Here is a proof in case $A$ is Noetherian.

Note that the equivalent definition of an integral element consists in the following: $b\in B$ is integral over $A$ iff the subring $A[b]$ is finitely generated as an $A$ module (this is the second definition in the section "equivalent definitions" in the wikipedia page I linked).

Now if $f = b_0 + b_1 x + \ldots + b_m x^m \in B[x]$ is integral, then $f^n + f_{n-1} f^{n-1} + \ldots + f_0 = 0$ and thus $1, f, \ldots, f^{n-1}$ generate $A[x, f]$ as $A[x]$ module. Consider now an $A$ module $M$ which consists of all the coefficients of elements of $A[x, f]$. Indeed, this is an $A$ module, because if $b, c \in H$, then there exist polynomials in $A[x,f]$, $$g = \ldots + b x^{m} + \ldots, h = \ldots + c x^k + \ldots$$ so $$x^k g +x^m h =\ldots + (b + c)x^{m+k} + \ldots \in A[x,f]$$ i.e. $b+c \in M$. For any $a \in A$ we have $ag \in A[x,f]$ hence $ab \in M$.

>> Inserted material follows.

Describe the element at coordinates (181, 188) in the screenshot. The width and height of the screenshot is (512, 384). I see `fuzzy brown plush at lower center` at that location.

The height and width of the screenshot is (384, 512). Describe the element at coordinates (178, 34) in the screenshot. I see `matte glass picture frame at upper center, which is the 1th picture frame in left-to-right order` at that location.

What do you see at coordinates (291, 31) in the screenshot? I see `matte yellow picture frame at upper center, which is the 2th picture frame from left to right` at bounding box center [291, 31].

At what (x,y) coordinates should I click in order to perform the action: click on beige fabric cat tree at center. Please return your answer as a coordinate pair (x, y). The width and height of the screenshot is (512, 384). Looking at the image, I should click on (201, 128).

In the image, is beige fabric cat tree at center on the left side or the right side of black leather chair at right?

$M$ is generated by the coefficients of $1, f, \ldots, f^{n-1}$ since any $g\in A[x, f]$ has the form $$f_0 + f_1 f + \ldots f_{n-1} f^{n-1}, f_k \in A[x]$$

Since $A\subset M$ and $f^N \in A[x,f]\ \forall N$, we have $b_m^N \in M$, so $A[b_m]\subset M$.

Since $A$ is noetherian and $M$ is finitely generated over $A$, so is the submodule $A[b_m]$, hence $b_m$ is integral.

We have thus proved that if $f\in B[x]$ is integral over $A[x]$ then its leading coefficient is integral over $A$. But then $f - b_m x^m$ is integral over $A[x]$ and we can reason by induction, proving that all coefficients are integral.

Note 1 I'd like to thank Darij Grinberg for spotting a mistake in my original argument and suggesting the way to correct it. He also pointed out in the comments, that there are proofs of this statement with minimal assumptions in

1. Proposition 12 in §V.1.3 of Bourbaki's Commutative Algebra
2. Theorem 2.3.2 in Irena Swanson and Craig Huneke, Integral Closure of Ideals, Rings, and Modules.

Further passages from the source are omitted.